AUSTIN (WBAP/KLIF News) – Texas Attorney General Ken Paxton filed the lawsuit today on behalf of 21 states challenging the president’s 2014 directive to the secretary of labor to update the overtime regulations by limiting workers to 40 hours a week, pay time and a half for overtime or give workers more free time. The rule becomes effective Decembers 1st.
The twenty-one state coalition argues that without valid congressional authorization to do so, the president took illegal action in directing the U-S Department of Labor to simplify the overtime rule to more than double the salary threshold for a worker to be entitled to overtime. The overtime rule will force many state and local governments, as well as private businesses, to substantially increase their employment costs. Some governments and private businesses may even be forced to eliminate services or lay off employees.
The lawsuit contends that the new rule contains a ratcheting mechanism to automatically increase the salary level every three years without going through the rule-making process required by law. As a result, none of the groups affected by the changes to the rule—workers, employers, governments, and the public in general—will have the ability to provide their input before the federal government imposes these changes.
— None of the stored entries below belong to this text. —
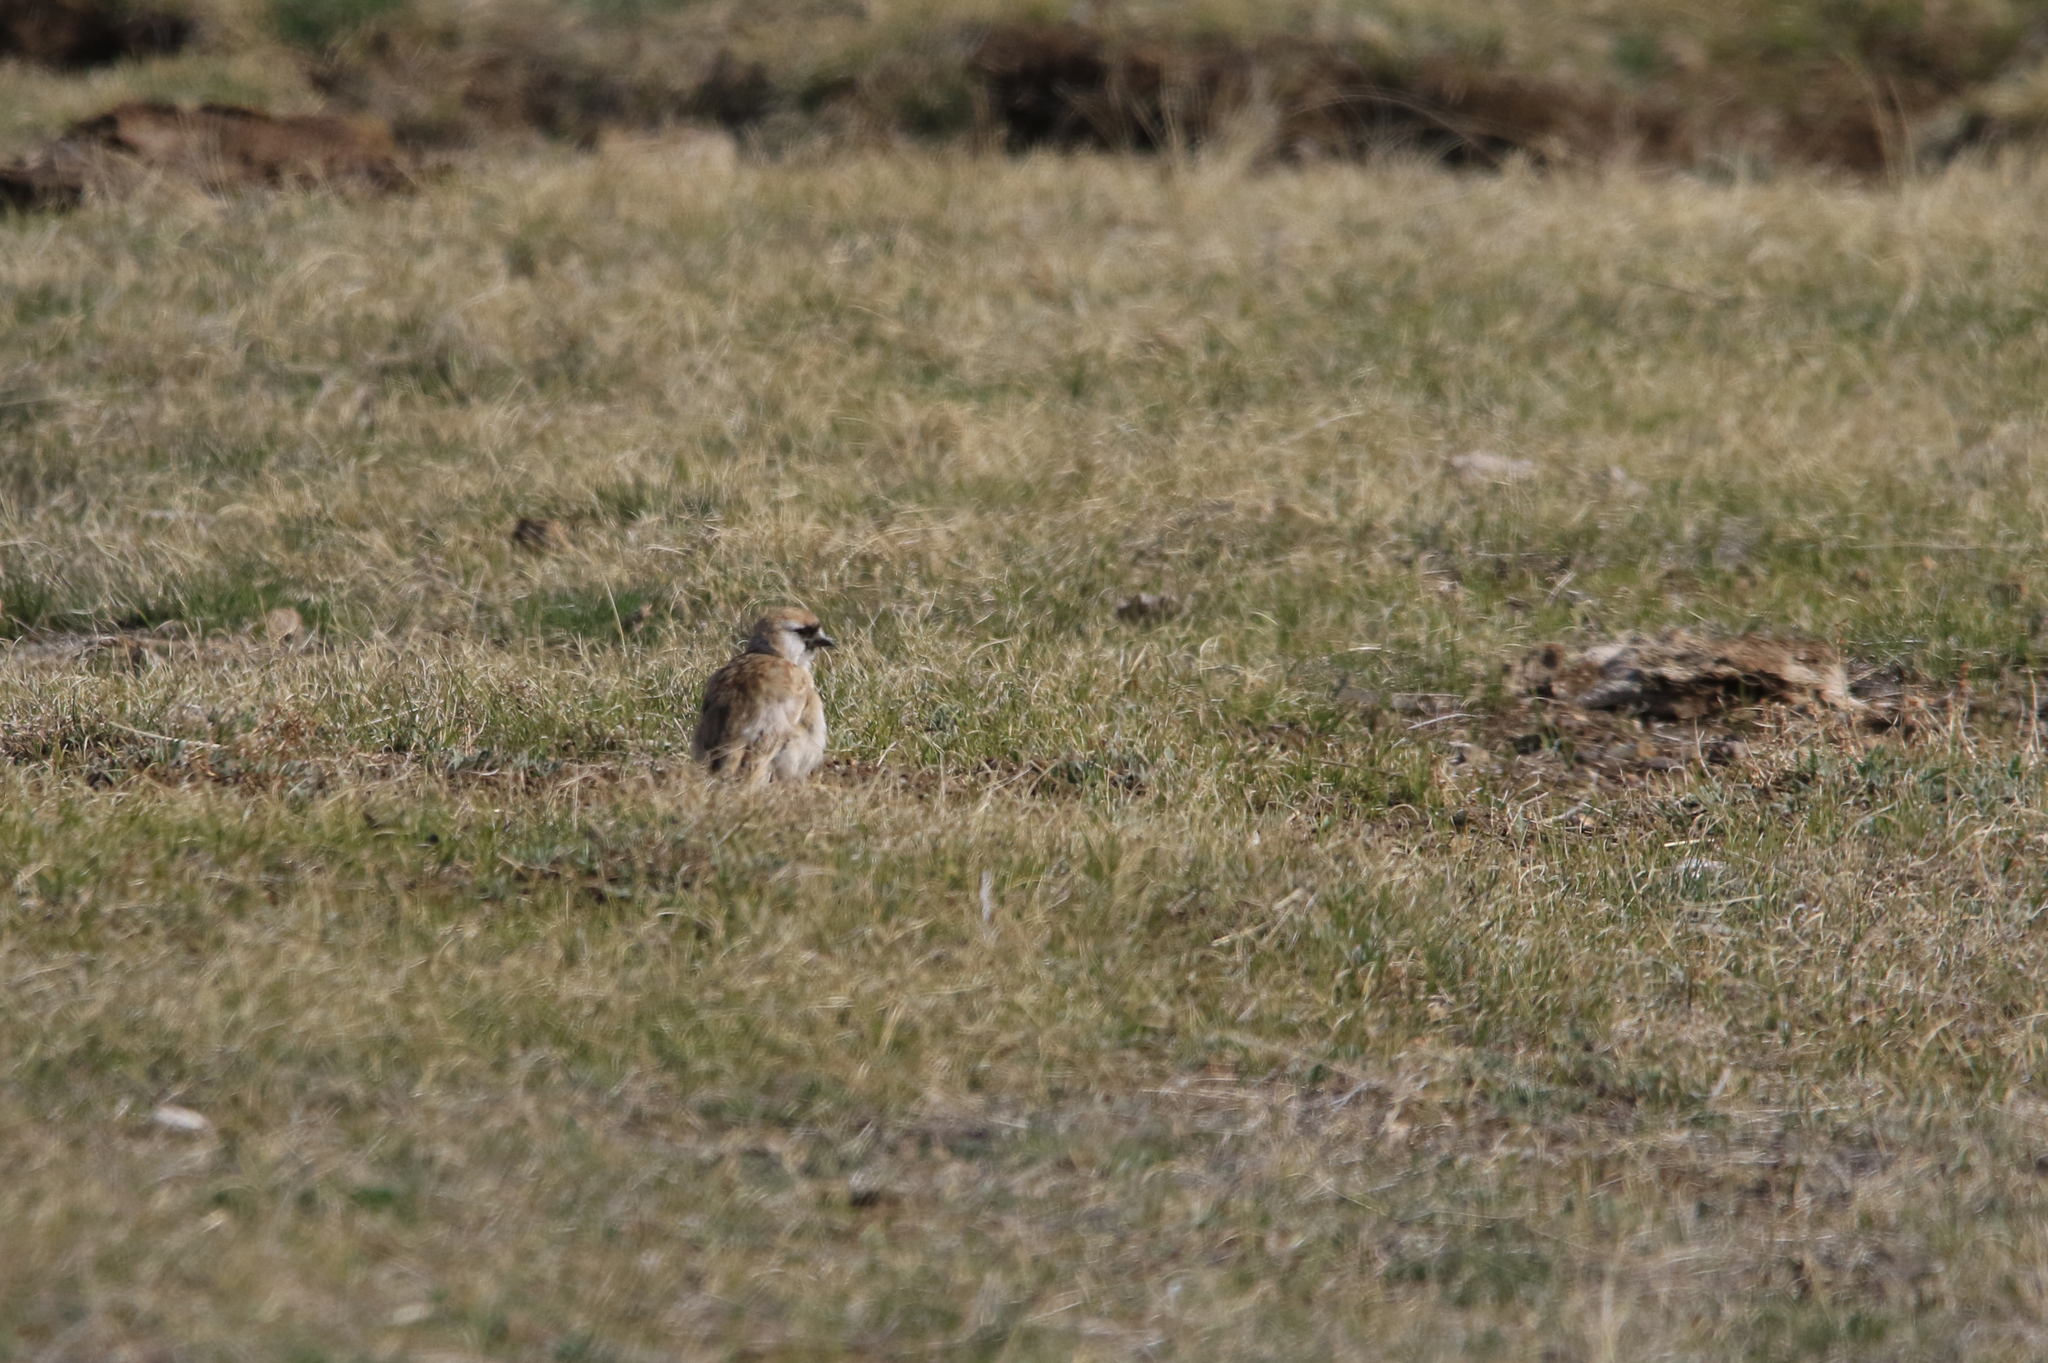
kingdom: Animalia
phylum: Chordata
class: Aves
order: Passeriformes
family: Passeridae
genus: Pyrgilauda
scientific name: Pyrgilauda davidiana
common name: Pere david's snowfinch
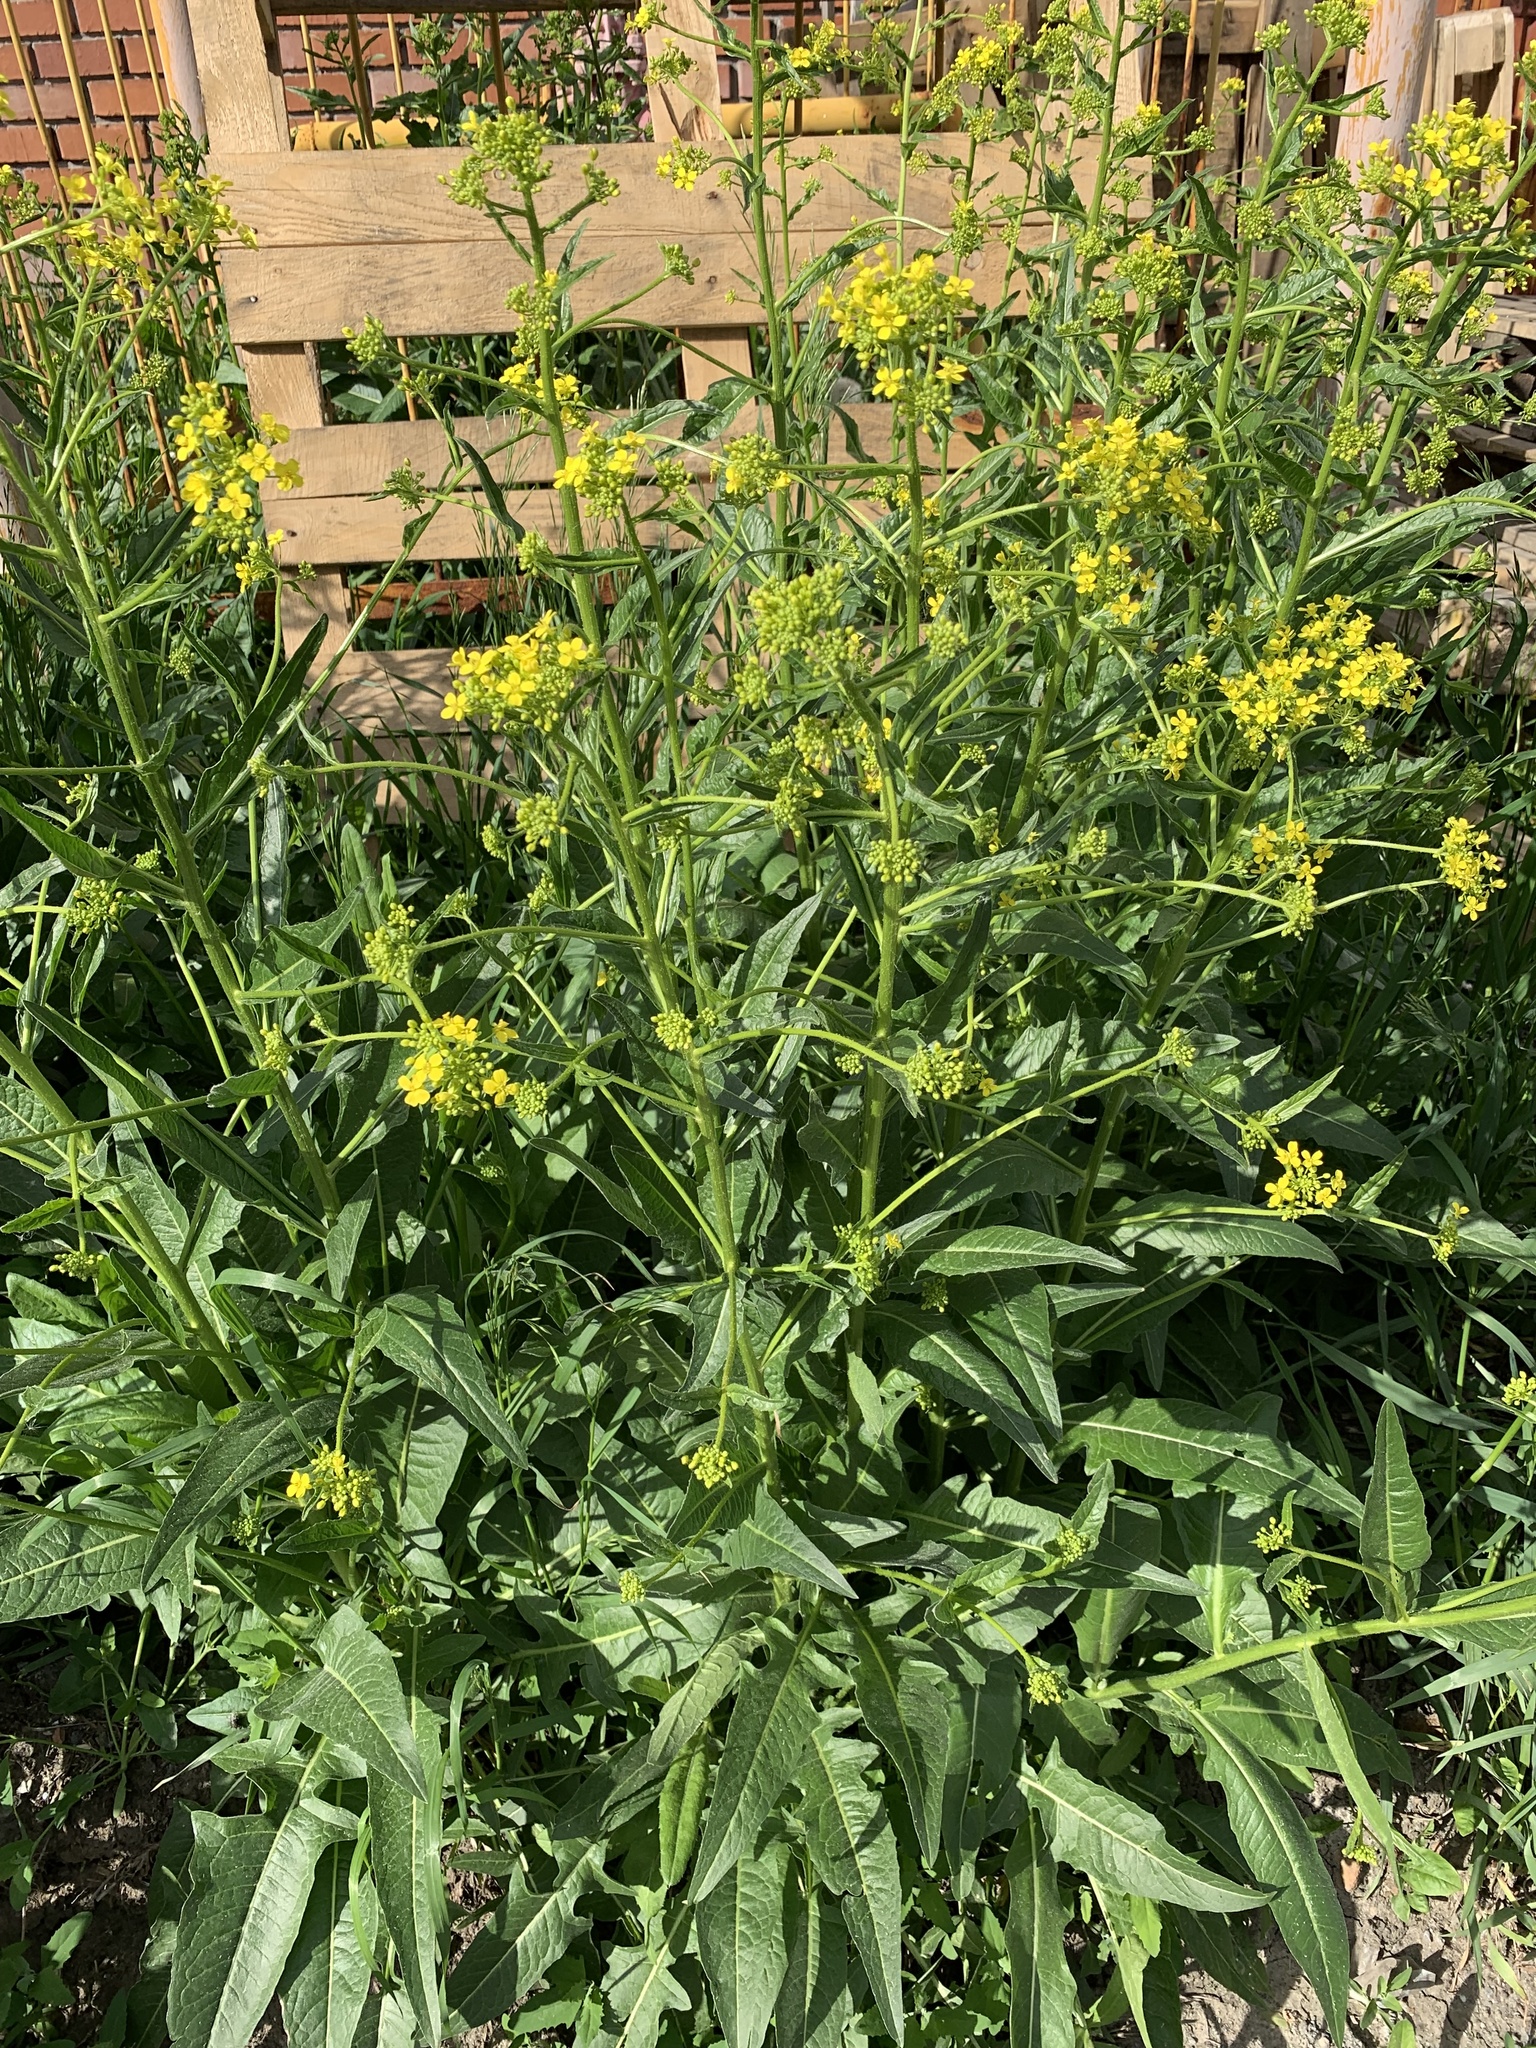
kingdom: Plantae
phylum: Tracheophyta
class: Magnoliopsida
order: Brassicales
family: Brassicaceae
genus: Bunias
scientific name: Bunias orientalis
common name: Warty-cabbage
Attorney General Paxton said “Once again, President Obama is trying to unilaterally rewrite the law, And this time, it may lead to disastrous consequences for our economy. The numerous crippling federal regulations that the Obama administration has imposed on businesses in this country have been bad enough. But to pass a rule like this, all in service of a radical leftist political agenda, is inexcusable.”
Joining Texas and Nevada in the lawsuit are Alabama, Arizona, Arkansas, Georgia, Indiana, Iowa, Kansas, Kentucky, Louisiana, Maine, Michigan, Mississippi, Nebraska, New Mexico, Ohio, Oklahoma, South Carolina, Utah, and Wisconsin.